The game-changer for me was finding out that Cypress tests are basically written in JavaScript. That’s right. The tests you write are more or less JavaScript functions.

A language that we all love ❤

simple Cypress test example

Above is a simple Cypress test example, and you can see just how similar it looks to a JavaScript function.

This article isn’t intended as a Cypress tutorial but to add some context to the above screenshot and to give you a better idea of what the test does:

describe = groups your test cases. For example, you could have one describe for each component you are testing.

Takes two arguments: the first is the name of the test group (here it is ‘spec.cy.js), and the second is a callback function.

it = used for an individual test case. For example, you may have a few it commands within one describe.

Takes two arguments: a string explaining what the test should do (here it is ‘should visit’), and a callback function which contains your actual test (here it is ‘cy.visit(‘/’)’).
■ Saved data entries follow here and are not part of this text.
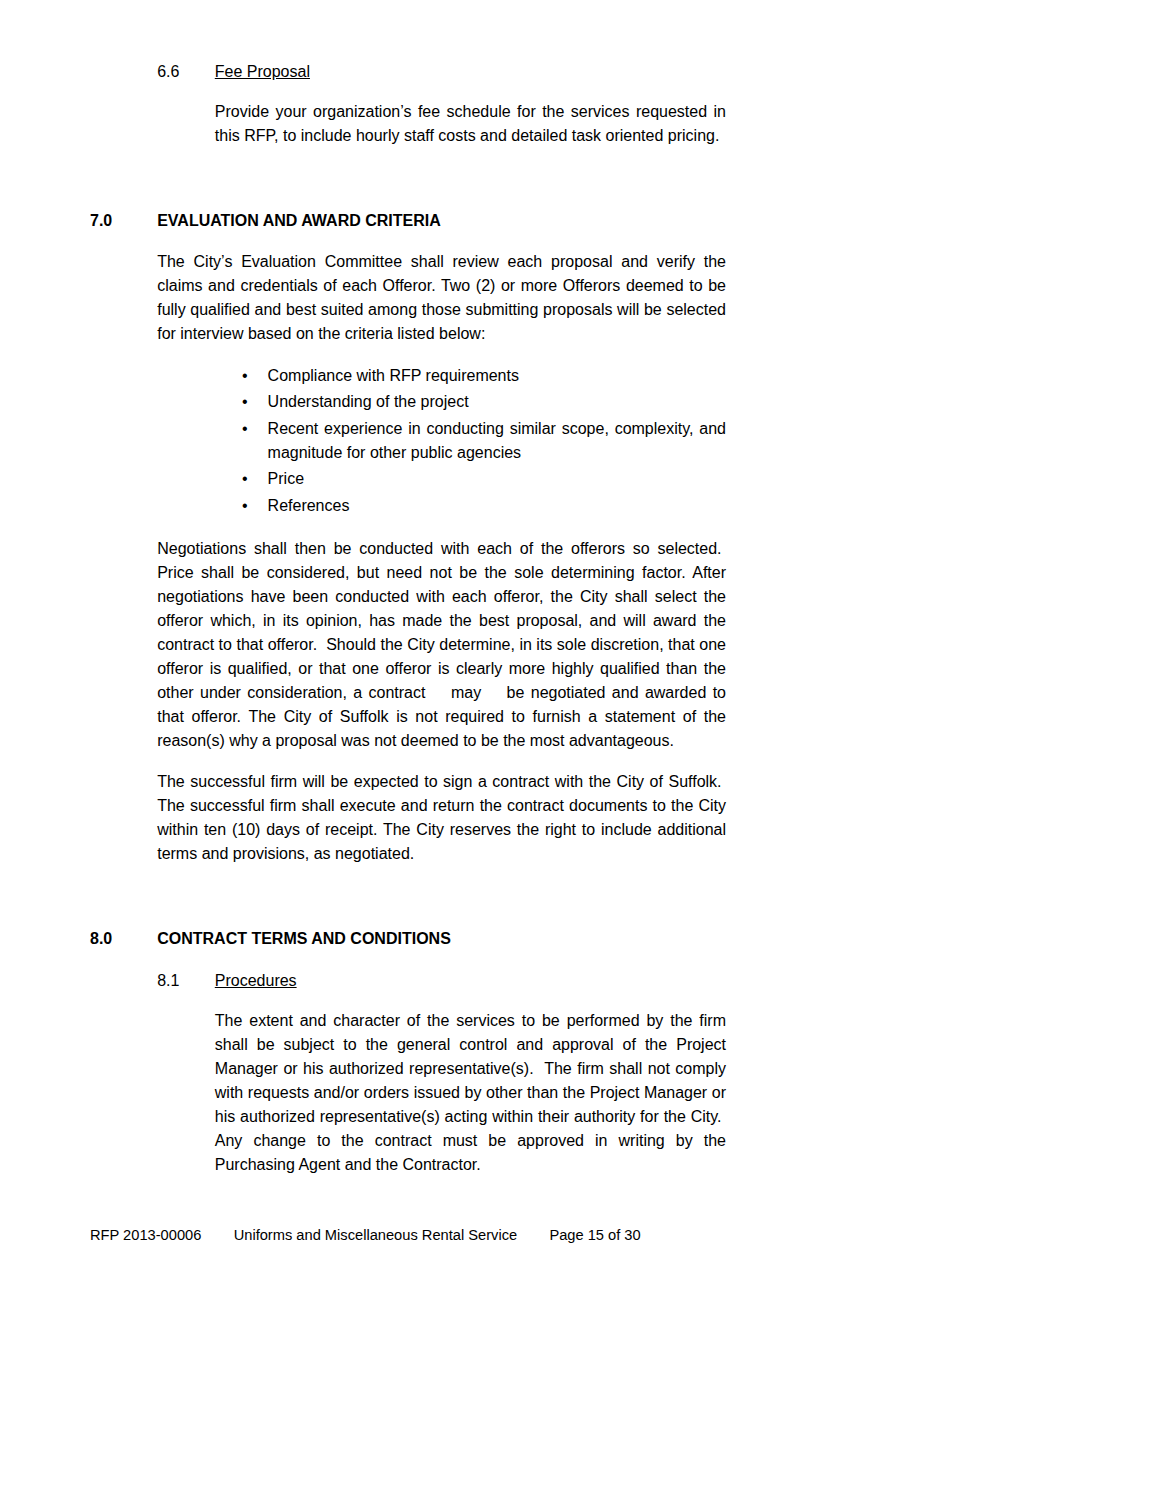6.6 Fee Proposal
Provide your organization’s fee schedule for the services requested in this RFP, to include hourly staff costs and detailed task oriented pricing.
7.0 Evaluation and Award Criteria
The City’s Evaluation Committee shall review each proposal and verify the claims and credentials of each Offeror. Two (2) or more Offerors deemed to be fully qualified and best suited among those submitting proposals will be selected for interview based on the criteria listed below:
Compliance with RFP requirements
Understanding of the project
Recent experience in conducting similar scope, complexity, and magnitude for other public agencies
Price
References
Negotiations shall then be conducted with each of the offerors so selected. Price shall be considered, but need not be the sole determining factor. After negotiations have been conducted with each offeror, the City shall select the offeror which, in its opinion, has made the best proposal, and will award the contract to that offeror. Should the City determine, in its sole discretion, that one offeror is qualified, or that one offeror is clearly more highly qualified than the other under consideration, a contract may be negotiated and awarded to that offeror. The City of Suffolk is not required to furnish a statement of the reason(s) why a proposal was not deemed to be the most advantageous.
The successful firm will be expected to sign a contract with the City of Suffolk. The successful firm shall execute and return the contract documents to the City within ten (10) days of receipt. The City reserves the right to include additional terms and provisions, as negotiated.
8.0 Contract Terms and Conditions
8.1 Procedures
The extent and character of the services to be performed by the firm shall be subject to the general control and approval of the Project Manager or his authorized representative(s). The firm shall not comply with requests and/or orders issued by other than the Project Manager or his authorized representative(s) acting within their authority for the City. Any change to the contract must be approved in writing by the Purchasing Agent and the Contractor.
RFP 2013-00006 Uniforms and Miscellaneous Rental Service Page 15 of 30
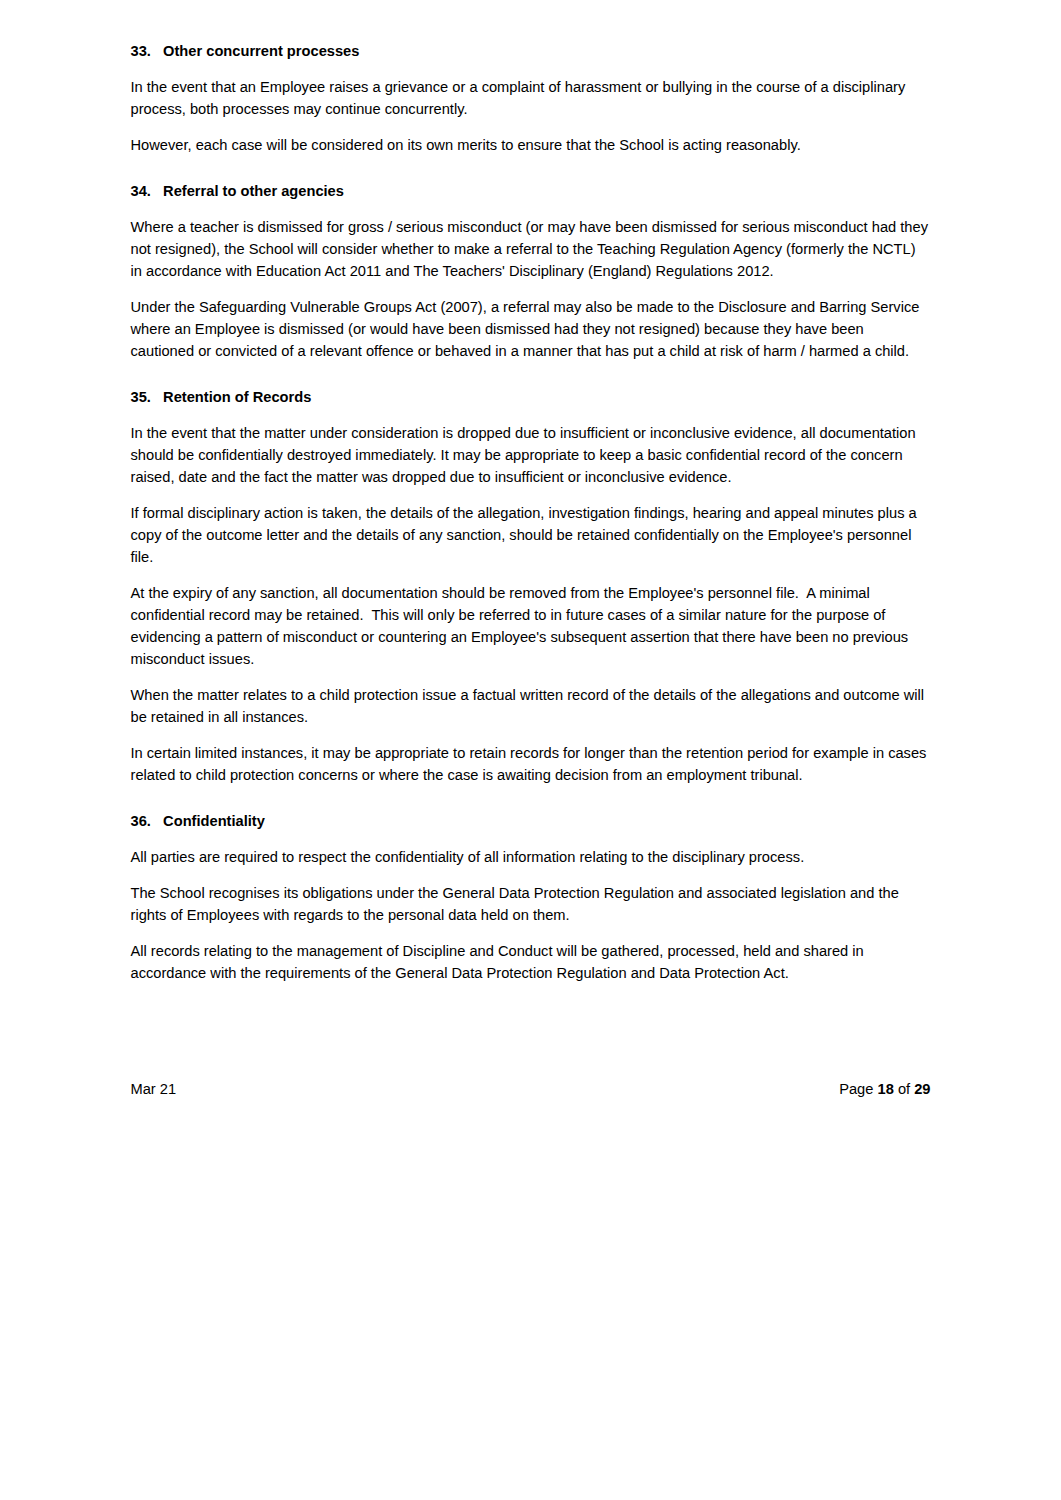33. Other concurrent processes
In the event that an Employee raises a grievance or a complaint of harassment or bullying in the course of a disciplinary process, both processes may continue concurrently.
However, each case will be considered on its own merits to ensure that the School is acting reasonably.
34. Referral to other agencies
Where a teacher is dismissed for gross / serious misconduct (or may have been dismissed for serious misconduct had they not resigned), the School will consider whether to make a referral to the Teaching Regulation Agency (formerly the NCTL) in accordance with Education Act 2011 and The Teachers' Disciplinary (England) Regulations 2012.
Under the Safeguarding Vulnerable Groups Act (2007), a referral may also be made to the Disclosure and Barring Service where an Employee is dismissed (or would have been dismissed had they not resigned) because they have been cautioned or convicted of a relevant offence or behaved in a manner that has put a child at risk of harm / harmed a child.
35. Retention of Records
In the event that the matter under consideration is dropped due to insufficient or inconclusive evidence, all documentation should be confidentially destroyed immediately. It may be appropriate to keep a basic confidential record of the concern raised, date and the fact the matter was dropped due to insufficient or inconclusive evidence.
If formal disciplinary action is taken, the details of the allegation, investigation findings, hearing and appeal minutes plus a copy of the outcome letter and the details of any sanction, should be retained confidentially on the Employee's personnel file.
At the expiry of any sanction, all documentation should be removed from the Employee's personnel file. A minimal confidential record may be retained. This will only be referred to in future cases of a similar nature for the purpose of evidencing a pattern of misconduct or countering an Employee's subsequent assertion that there have been no previous misconduct issues.
When the matter relates to a child protection issue a factual written record of the details of the allegations and outcome will be retained in all instances.
In certain limited instances, it may be appropriate to retain records for longer than the retention period for example in cases related to child protection concerns or where the case is awaiting decision from an employment tribunal.
36. Confidentiality
All parties are required to respect the confidentiality of all information relating to the disciplinary process.
The School recognises its obligations under the General Data Protection Regulation and associated legislation and the rights of Employees with regards to the personal data held on them.
All records relating to the management of Discipline and Conduct will be gathered, processed, held and shared in accordance with the requirements of the General Data Protection Regulation and Data Protection Act.
Mar 21 Page 18 of 29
As I said, this isn’t intended as a tutorial for Cypress but, if you’re interested, you can quickly get Cypress up and running and start writing your own tests by following the really user-friendly guide.

Photo by Hector Alicea: https://www.pexels.com/photo/green-cypress-trees-under-sunset-sky-10447021/

So, the moral of the story is not to be too rigid as a frontend developer. Yes, there are SO many things to learn in this field and it can get very overwhelming, very quickly.

But E2E-testing is an important and valuable part of frontend development, and is something we shouldn’t shy away from as developers.

Cypress makes E2E-testing easy to love and I promise you, if you start now, you’ll be comfortably writing your own tests within days if not hours (and enjoying it 😱)

Keep challenging yourself and remember, being uncomfortable means you are growing.